Because carbon dioxide is odorless and displaces oxygen, there is no way to tell when there is too much in the air for a space to be safe. This is why so many people are being found unconscious in closed areas, such as cars, near the pipeline explosions.
Deemmeris Debra’e Burns, who was found incapacitated in his car from the gas, still suffers from neurological issues nearly three years later.
Why is this danger growing?
These plans for expansion are causing activists to call the safety of these pipelines into play — as well as what the trade-off is in trying to reduce emissions.
The explosions are a matter of equity, too.
Many regions where the explosions and subsequent gas leaks are happening are not economically prepared to deal with the damage. Rural counties often do not have the financial capacity or resources to handle significant leaks.
Leaks and explosions may require bringing in hazmat teams and providing expensive equipment and ventilators to affected people.
What’s being done to address these concerns?
The federal government has not set any “safe zones” around the pipelines nor requires odorants to be added to the gas so people could be more aware of potential leaks, per NPR.
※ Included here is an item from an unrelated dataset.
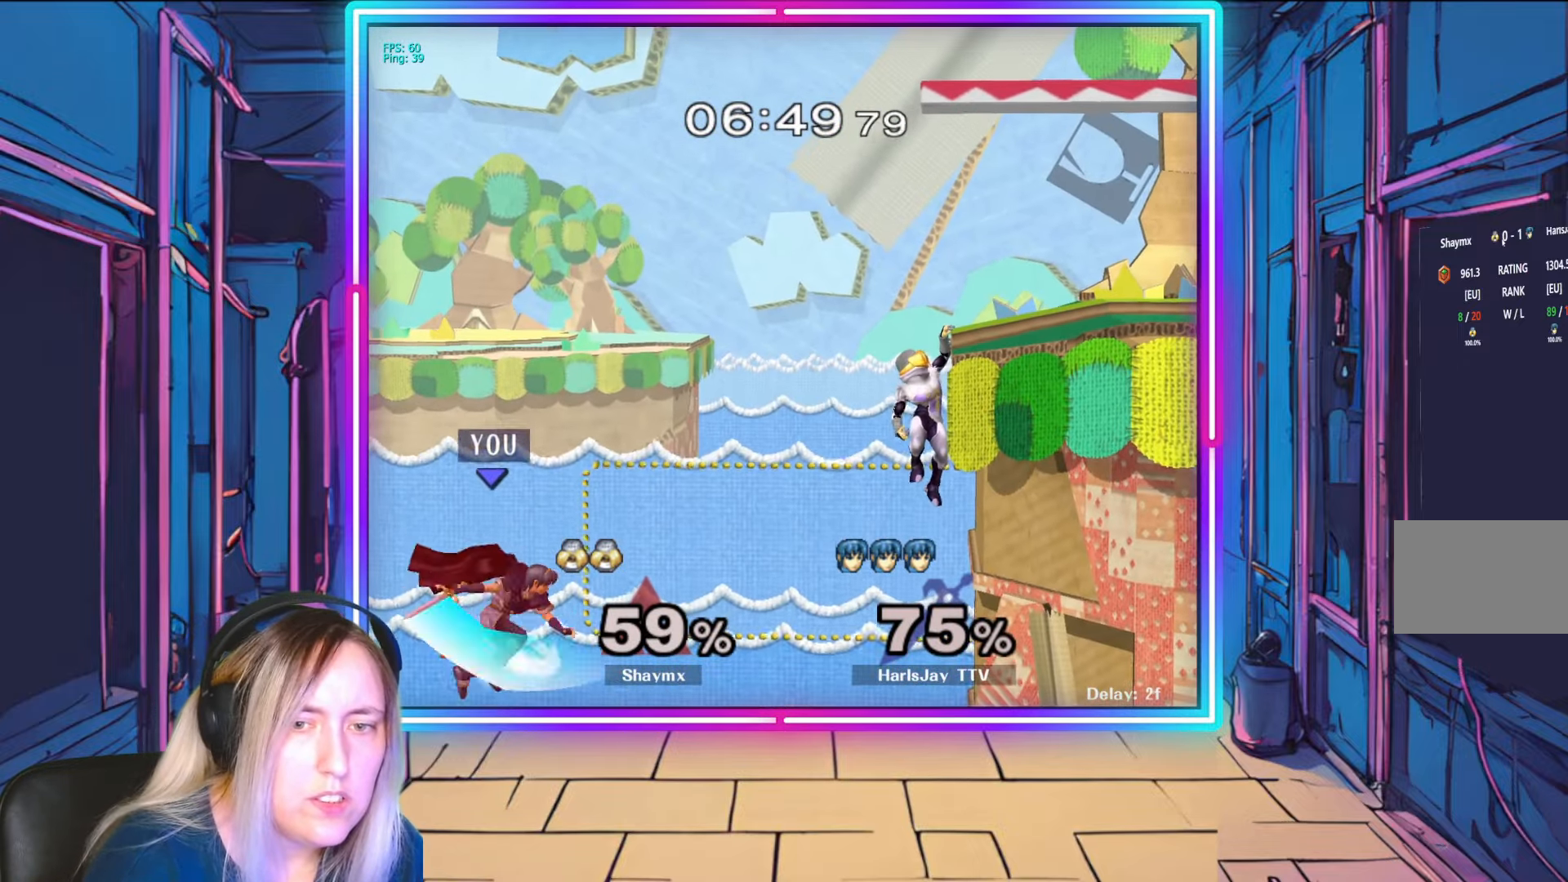
{"buttons": ["B"], "left_stick": "up-right", "right_stick": "center", "events": [[200, "B", "up"], [217, "left_stick", "up-right"], [450, "B", "down"]]}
The U.S. Department of Transportation’s Pipeline and Hazardous Materials Safety Administration is, however, seeking $4 million in fines from the owner of the burst Mississippi pipeline, Denbury Gulf Coast Pipelines.
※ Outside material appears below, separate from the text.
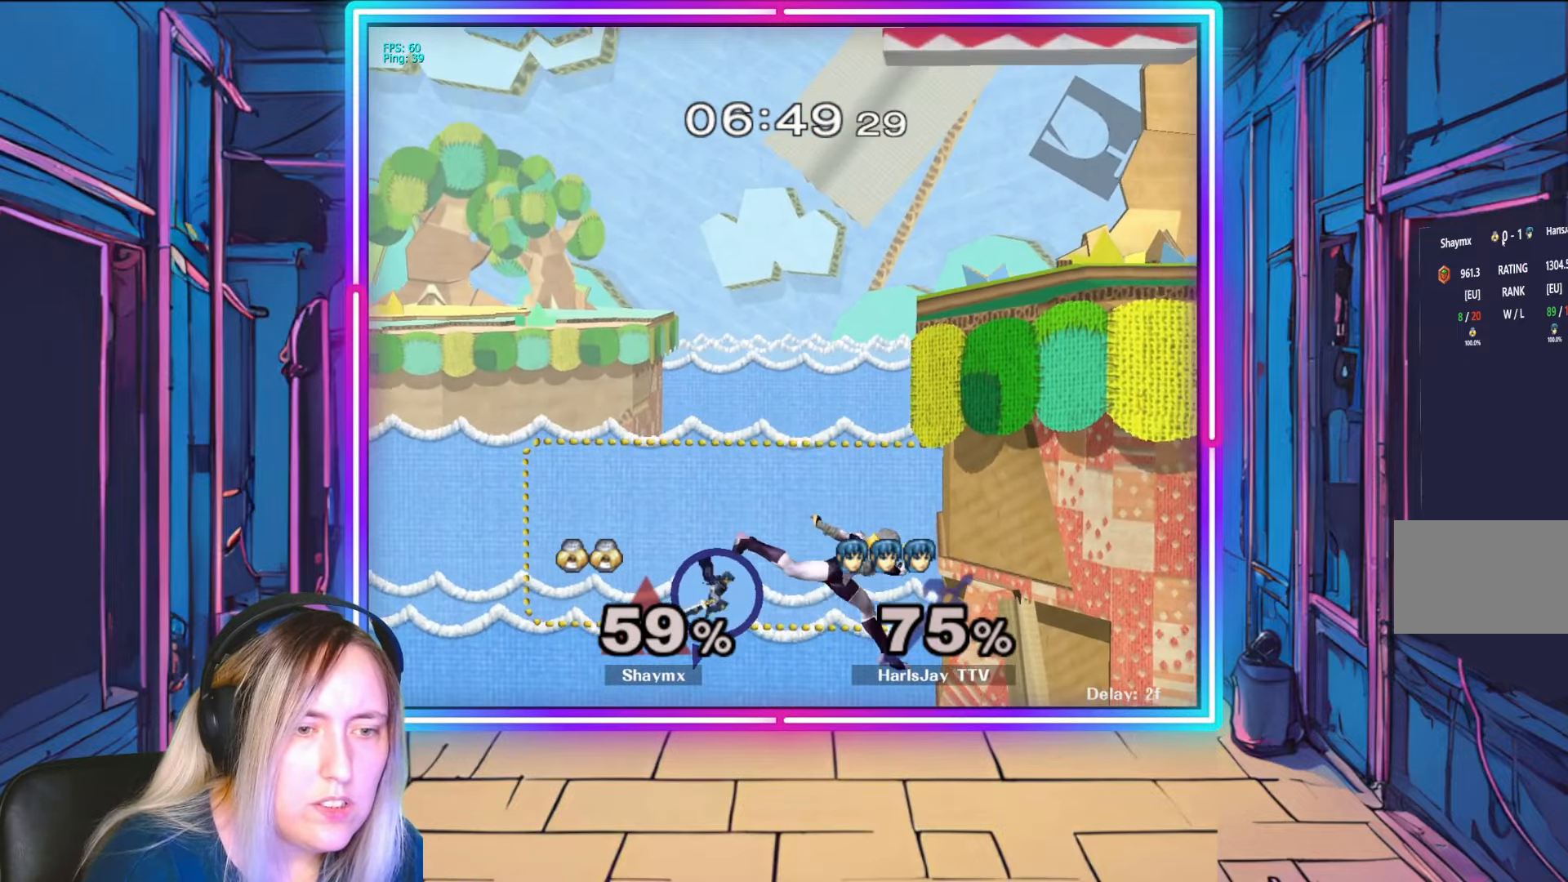
{"buttons": ["B"], "left_stick": "up-right", "right_stick": "center", "events": []}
With more pipelines being built, there is a stronger push to hold the construction companies accountable for damages. In the case of the 2020 Mississippi leak, the government found that the company had violated existing safety rules.
But as dirty energy companies continue to value their profits over people’s health, ensuring that there are strong safeguards is critical to protecting the rural communities near these pipelines.